Mississippi is among the last states to feature Confederate imagery in its state banner, and McDaniel has made supporting that flag—along with Confederate war memorials—part of his campaign. The Washington Post profiled the Mississippi Senate race on Sunday, and reporter Cleve R. Wootson Jr. got a photo of a the aforementioned yard sign (see it here).

It’s unclear whether this is an official yard sign—the only design on McDaniel’s website is this one. But it’s hard to see McDaniel having a problem with it if it is, seeing as this is the sort of thing he routinely says in public about the black constituents he wants to represent.

It’s a message he’s comfortable driving home. As The Root reported last month on McDaniel’s appearance on Morning Joe:

[Eddie Glaude Jr.] pressed McDaniel on how he planned to represent the 38 percent of the Mississippi population that is African American, asking: “How do you convince black folks in this state that you’re not a danger to them? … How do you speak to those 38 percent?”
“I’m going to ask them, ‘After 100 years of relying on big government to save you, where are you today?’” McDaniel responded. “‘After 100 years of begging for federal government scraps, where are you today?”

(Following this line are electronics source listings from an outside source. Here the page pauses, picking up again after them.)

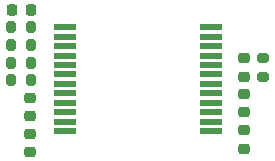
<source format=gbr>
%TF.GenerationSoftware,KiCad,Pcbnew,9.0.2*%
%TF.CreationDate,2025-06-17T22:54:35-04:00*%
%TF.ProjectId,SCH16TBreakout,53434831-3654-4427-9265-616b6f75742e,rev?*%
%TF.SameCoordinates,Original*%
%TF.FileFunction,Paste,Top*%
%TF.FilePolarity,Positive*%
%FSLAX46Y46*%
G04 Gerber Fmt 4.6, Leading zero omitted, Abs format (unit mm)*
G04 Created by KiCad (PCBNEW 9.0.2) date 2025-06-17 22:54:35*
%MOMM*%
%LPD*%
G01*
G04 APERTURE LIST*
G04 Aperture macros list*
%AMRoundRect*
0 Rectangle with rounded corners*
0 $1 Rounding radius*
0 $2 $3 $4 $5 $6 $7 $8 $9 X,Y pos of 4 corners*
0 Add a 4 corners polygon primitive as box body*
4,1,4,$2,$3,$4,$5,$6,$7,$8,$9,$2,$3,0*
0 Add four circle primitives for the rounded corners*
1,1,$1+$1,$2,$3*
1,1,$1+$1,$4,$5*
1,1,$1+$1,$6,$7*
1,1,$1+$1,$8,$9*
0 Add four rect primitives between the rounded corners*
20,1,$1+$1,$2,$3,$4,$5,0*
20,1,$1+$1,$4,$5,$6,$7,0*
20,1,$1+$1,$6,$7,$8,$9,0*
20,1,$1+$1,$8,$9,$2,$3,0*%
G04 Aperture macros list end*
%ADD10RoundRect,0.200000X-0.200000X-0.275000X0.200000X-0.275000X0.200000X0.275000X-0.200000X0.275000X0*%
%ADD11RoundRect,0.200000X0.200000X0.275000X-0.200000X0.275000X-0.200000X-0.275000X0.200000X-0.275000X0*%
%ADD12RoundRect,0.225000X-0.250000X0.225000X-0.250000X-0.225000X0.250000X-0.225000X0.250000X0.225000X0*%
%ADD13RoundRect,0.200000X0.275000X-0.200000X0.275000X0.200000X-0.275000X0.200000X-0.275000X-0.200000X0*%
%ADD14RoundRect,0.225000X0.250000X-0.225000X0.250000X0.225000X-0.250000X0.225000X-0.250000X-0.225000X0*%
%ADD15RoundRect,0.218750X-0.218750X-0.256250X0.218750X-0.256250X0.218750X0.256250X-0.218750X0.256250X0*%
%ADD16R,1.870000X0.500000*%
G04 APERTURE END LIST*
D10*
%TO.C,R5*%
X24900000Y-55200000D03*
X26550000Y-55200000D03*
%TD*%
D11*
%TO.C,R4*%
X26550000Y-56700000D03*
X24900000Y-56700000D03*
%TD*%
D10*
%TO.C,R2*%
X24900000Y-59700000D03*
X26550000Y-59700000D03*
%TD*%
D11*
%TO.C,R3*%
X26550000Y-58200000D03*
X24900000Y-58200000D03*
%TD*%
D12*
%TO.C,C4*%
X44610000Y-63925000D03*
X44610000Y-65475000D03*
%TD*%
D13*
%TO.C,R1*%
X46200000Y-59425000D03*
X46200000Y-57775000D03*
%TD*%
D14*
%TO.C,C3*%
X44610000Y-59375000D03*
X44610000Y-57825000D03*
%TD*%
D15*
%TO.C,D1*%
X25000000Y-53700000D03*
X26575000Y-53700000D03*
%TD*%
D12*
%TO.C,C5*%
X26500000Y-64200000D03*
X26500000Y-65750000D03*
%TD*%
%TO.C,C2*%
X26500000Y-61175000D03*
X26500000Y-62725000D03*
%TD*%
D16*
%TO.C,U1*%
X29445000Y-55200000D03*
X29445000Y-56000000D03*
X29445000Y-56800000D03*
X29445000Y-57600000D03*
X29445000Y-58400000D03*
X29445000Y-59200000D03*
X29445000Y-60000000D03*
X29445000Y-60800000D03*
X29445000Y-61600000D03*
X29445000Y-62400000D03*
X29445000Y-63200000D03*
X29445000Y-64000000D03*
X41775000Y-64000000D03*
X41775000Y-63200000D03*
X41775000Y-62400000D03*
X41775000Y-61600000D03*
X41775000Y-60800000D03*
X41775000Y-60000000D03*
X41775000Y-59200000D03*
X41775000Y-58400000D03*
X41775000Y-57600000D03*
X41775000Y-56800000D03*
X41775000Y-56000000D03*
X41775000Y-55200000D03*
%TD*%
D12*
%TO.C,C1*%
X44610000Y-60850000D03*
X44610000Y-62400000D03*
%TD*%
M02*

</source>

The Post reported that even with the 38 percent black population of Mississippi, Espy still has to win over white moderate voters, which historically has not been easy. Per the Post:

“Mississippi politics is black and white,” said Joe Thomas Jr., the Democratic county chair from Yazoo County, which includes Espy’s hometown, Yazoo City.
“Nobody will come out and say that, but everybody knows it,” said Thomas, who is African American. “We’re 50 years removed from the civil rights movement, but it’s still Mississippi.”

McDaniel, on the other hand, doesn’t appear to be trying particularly hard to appeal to that 38 percent at all.